Any visitor that is holding a non-working visa is allowed to work as long as the local immigration office grants them permission. This type of visas can be perfectly considered as a short-term stay visa and some restrictions apply. In case these visitors are doing some work cannot exceed the number of authorized hours per week.

Who can benefit:

  • The visa application is submitted through the school.
  • Those training to acquire technology, skills or knowledge. This status is granted only when the candidate will work in a job requiring that technology, skills or knowledge once he returns to his home country.
  • Technical Internships. That covers internships after training under trainee visa.
  • Cultural Activities. Cultural or artistic activities with no income.
  • Spouses or children of people staying in Japan under the work visa and non-working visa (except for temporary visitors and trainees).
  • University students taking part in an internship without remuneration.
  • Students or researches of Japanese cultural or artistic activities.
  • Temporary Visitors (also known as Tourist visa).

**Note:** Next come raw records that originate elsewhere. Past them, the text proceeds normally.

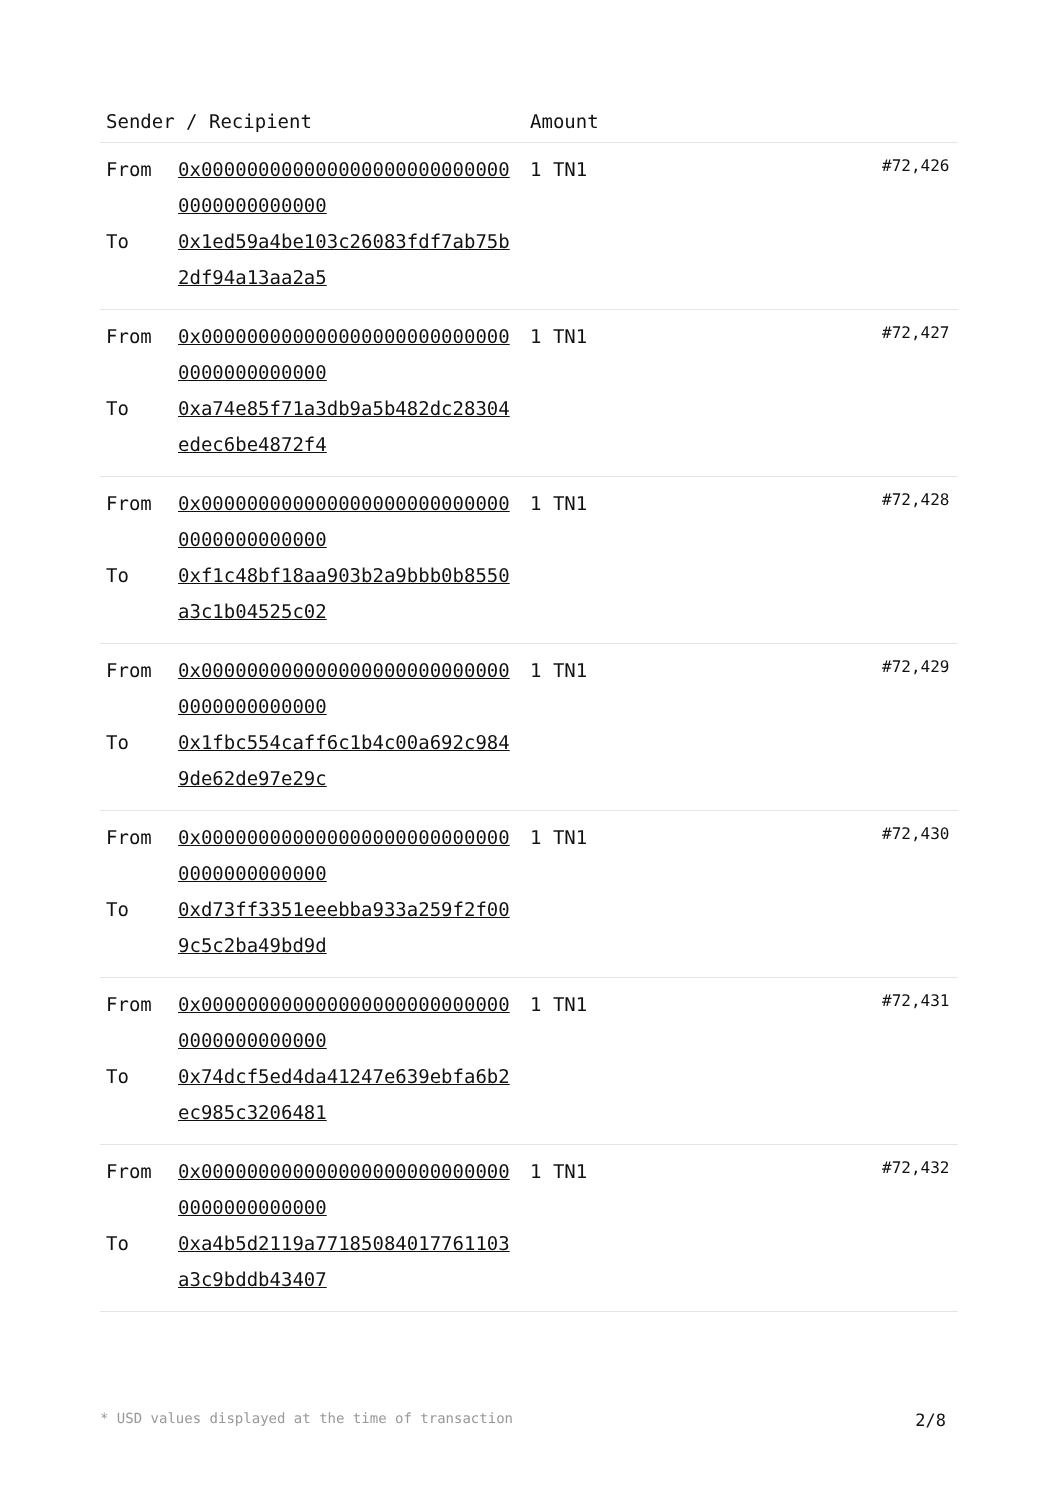| Sender / Recipient | | Amount | |
| --- | --- | --- | --- |
| From To | 0x0000000000000000000000000000000000000000 0x1ed59a4be103c26083fdf7ab75b2df94a13aa2a5 | 1 TN1 | #72,426 |
| From To | 0x0000000000000000000000000000000000000000 0xa74e85f71a3db9a5b482dc28304edec6be4872f4 | 1 TN1 | #72,427 |
| From To | 0x0000000000000000000000000000000000000000 0xf1c48bf18aa903b2a9bbb0b8550a3c1b04525c02 | 1 TN1 | #72,428 |
| From To | 0x0000000000000000000000000000000000000000 0x1fbc554caff6c1b4c00a692c9849de62de97e29c | 1 TN1 | #72,429 |
| From To | 0x0000000000000000000000000000000000000000 0xd73ff3351eeebba933a259f2f009c5c2ba49bd9d | 1 TN1 | #72,430 |
| From To | 0x0000000000000000000000000000000000000000 0x74dcf5ed4da41247e639ebfa6b2ec985c3206481 | 1 TN1 | #72,431 |
| From To | 0x0000000000000000000000000000000000000000 0xa4b5d2119a77185084017761103a3c9bddb43407 | 1 TN1 | #72,432 |
* USD values displayed at the time of transaction 2/8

This status includes visitors on sports, family visits, vacation, participants in conferences and seminars, market research, business meetings, and those traveling to Japan to engage in PR activities.

There is also another type of non-working visas that is granted case by case: Designated Activities. Students on internship, working holidays, diplomats’ housekeepers are some of the people who can aply for this visa.



Family related visas

Family related visas are issued as considered short-term stay visas and have no retrictions when it comes to employment, so you can engage in more than one activity or change jobs. Those who can apply to these visas are:

  • Spouses and children of Japanese nationals
  • Permanent Residents
  • Long Term Residents
  • Spouses and children of Permanent Resident

Japan tourist visa

Any tourist from the required countries may need to visit Japan must obtain a tourist visa prior arrival to Japan. Please keep in mind that citizens from most European countries, United States, or Australia do not need to get the Japan Tourist Visa since they are considered visa-exempt countries for tourism purposes. If this is the case, these visitors can stay in Japan for a maximum of 90 days visa-free and are assigned Temporary Visitor status.

Japan tourist visa is a short-term stay visa for the purposes of sightseeing, visiting friends, or attending conferences or courses. Under the single-entry regulation, tourists can remain in Japan for up to 30 days, but this tourist visa is valid for a period of up to 90 days. Tourists can also apply for a double-entry visa for 2 short trips within a 6-month period. It is important to note that the Japan tourist visa does not allow travelers to engage in paid work while in the country.